Are You Bringing This Home?

Orville and Wilbur Wright didn’t go to college. They were bicycle salesmen from Ohio. They weren’t engineers, they didn’t have any technical training, they didn’t have much money, they didn’t know anyone who could help them financially or intellectually with their pursuit of becoming the first to fly. Meanwhile, there were teams of engineers from the top universities working on the same problem. One was funded by a grant from the U.S. War Department. One had some seventy times the personal finances the Wright brothers had.

How could they have possibly become the inventors and pioneers they became?

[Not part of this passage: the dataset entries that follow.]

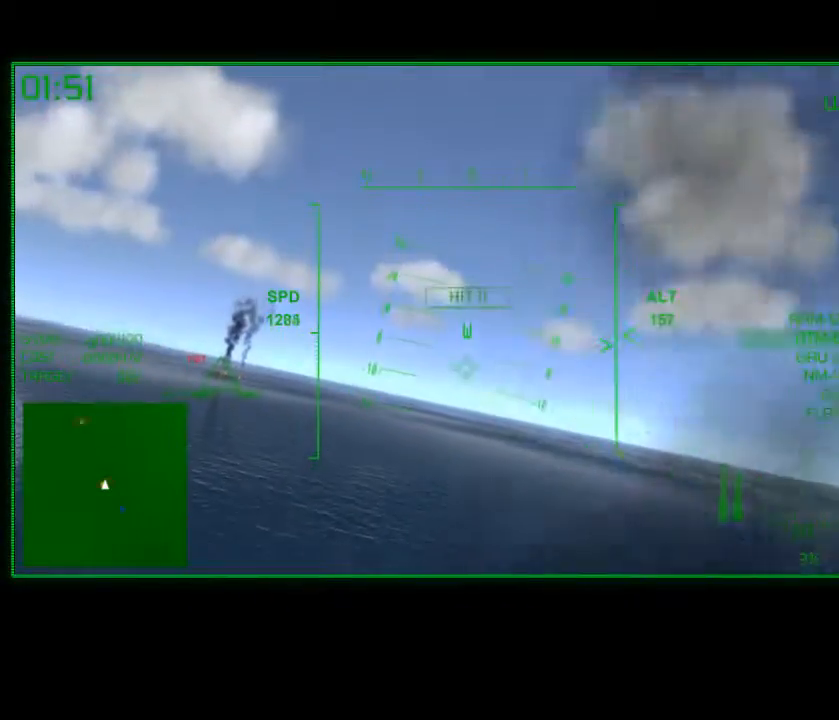
{"buttons": ["R2"], "left_stick": "center", "right_stick": "center", "events": [[150, "left_stick", "center"], [317, "left_stick", "up-left"], [467, "left_stick", "center"]]}
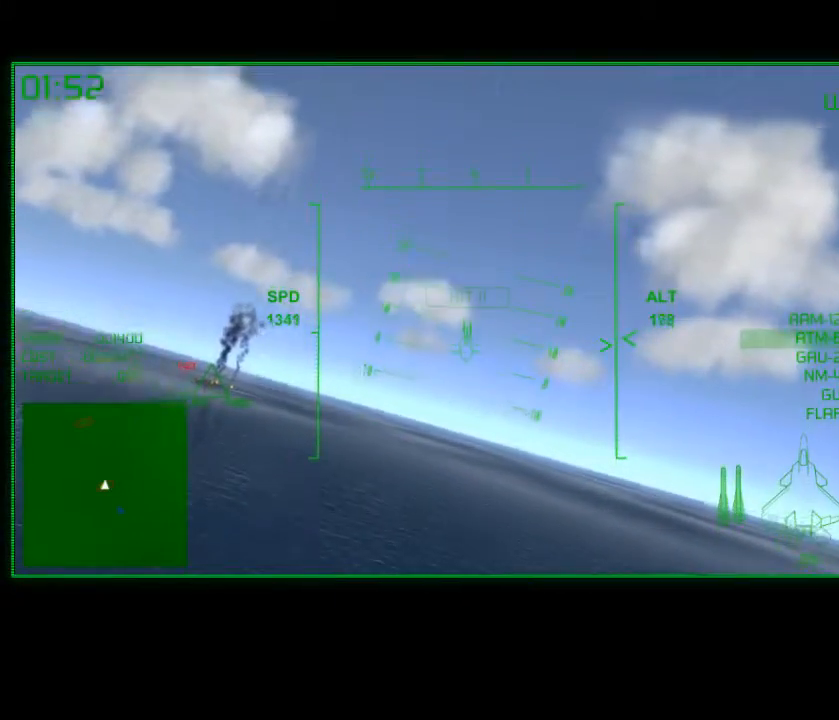
{"buttons": ["R2"], "left_stick": "center", "right_stick": "center", "events": [[167, "left_stick", "up"], [317, "left_stick", "center"]]}
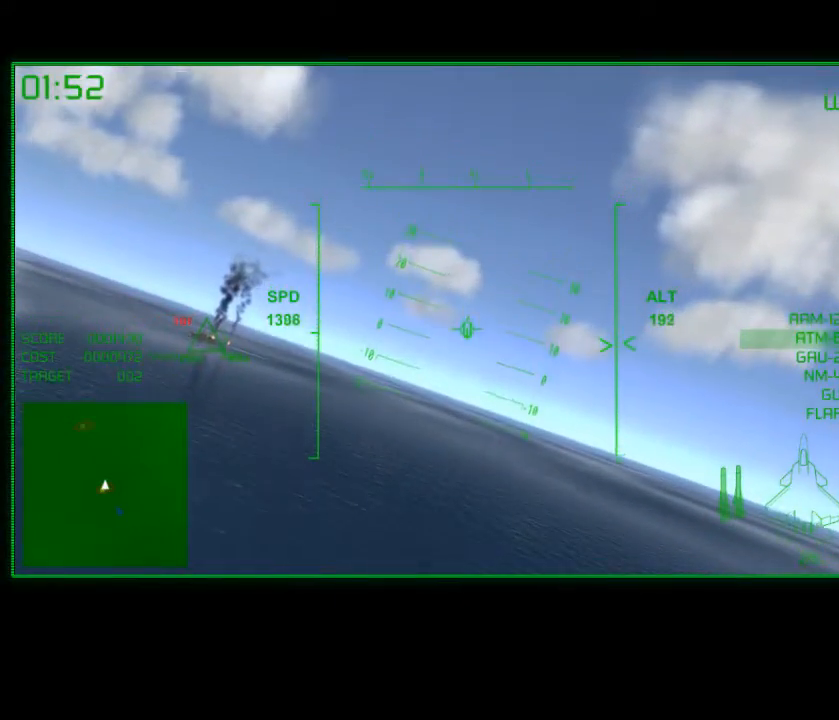
{"buttons": ["R2"], "left_stick": "right", "right_stick": "center", "events": [[317, "left_stick", "right"]]}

“It began for them with a toy,” David McCullough writes in The Wright Brothers, “a small helicopter brought home by their father, Bishop Milton Wright, a great believer in the educational value of toys…it was little more than a stick with twin propellers and twisted rubber bands, and probably cost 50 cents.”

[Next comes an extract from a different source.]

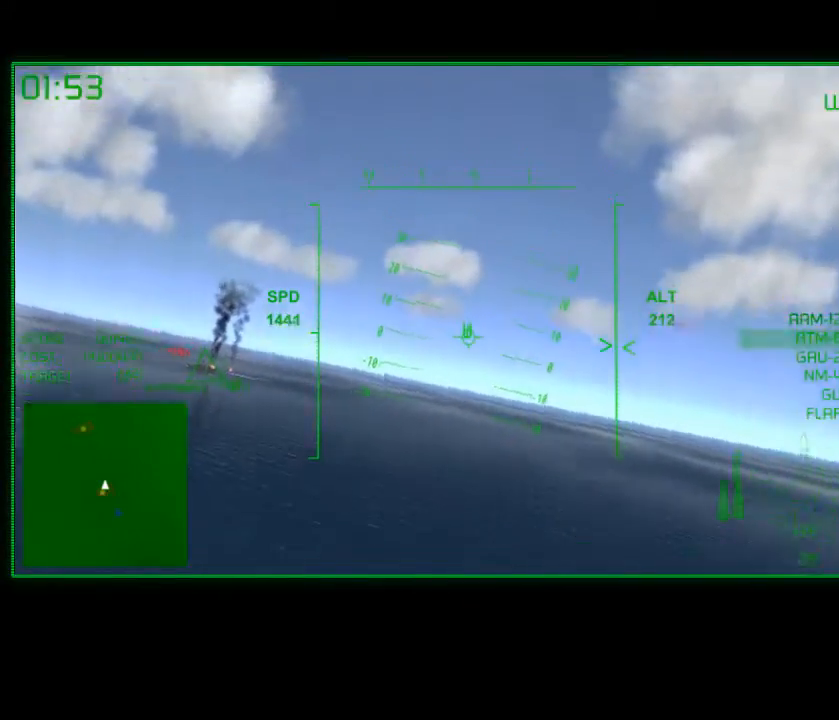
{"buttons": ["R2"], "left_stick": "center", "right_stick": "center", "events": [[17, "left_stick", "center"], [250, "left_stick", "up"], [367, "left_stick", "center"]]}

It might not seem like a toy could change a child’s life, but of course it can. As Simon Bolivar said many years earlier, a child can learn as much from a stick as any teacher. Toys are more than just things to play with. They are worlds to discover. They are things to be responsible for. They are things to take apart and put back together. They are, as we talked about a little while back, projects they can throw themselves into.

We spend a lot of time introducing our kids to the world of ideas. Let’s add that it’s also our job to bring home cool toys. Toys with educational value. Toys that teach them about other cultures. Toys that get them interested in flight or science or math or history or technology. It can be made of sticks and rubber bands. It doesn’t matter.

Just bring home cool toys. You never know what it might lead to.